In my role as a sister in a nursing home, I work with residents with dementia and other physical complications. To increase my understanding of the effects of medication on older people, I intend to read additional information about the medications prescribed for each individual and their side effects.

After reading the article, I discussed with other members of the team how to limit and prevent the risk of medication errors, by reflecting on and learning more about them and ensuring the environment is safe.

We also discussed different strategies that could be implemented to limit the potential for drug errors, for example changing the location and way in which we administer medication, and addressing the educational needs of staff, thereby contributing to safe practice.

It would be valuable to organise training for all team members, with information on the latest research, as well as presentations on medications commonly used in the nursing home and on different illnesses. For example, a presentation on diabetes could cover why and how we use insulin and other drugs.

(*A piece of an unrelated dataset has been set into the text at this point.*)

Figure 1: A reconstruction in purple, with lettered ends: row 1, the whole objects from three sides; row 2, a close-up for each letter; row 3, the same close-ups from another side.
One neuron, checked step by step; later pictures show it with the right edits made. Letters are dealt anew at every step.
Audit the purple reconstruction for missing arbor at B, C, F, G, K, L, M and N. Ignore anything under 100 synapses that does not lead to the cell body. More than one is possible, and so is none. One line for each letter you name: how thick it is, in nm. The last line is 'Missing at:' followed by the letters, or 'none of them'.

Other potential topics for presentations might include how medication is stored, the side effects of certain drugs and keeping documentation up to date.

‘Do not disturb’

I have reminded my colleagues of the procedures we should follow when administering medication – for example, making sure there are no interruptions or distractions, wearing a tabard stating ‘Please Do Not Disturb’, and ensuring there are two nurses on duty, so the second nurse is free to deal with any issues that arise during the medication round.

It is important to ensure that information on drug calculation and administration, and how to report drug errors, is readily available for team members.

In the future, I would like to implement a programme for students to encourage them to learn about medication commonly used in their placement area, how to administer medication, and how to ensure errors are avoided or reduced.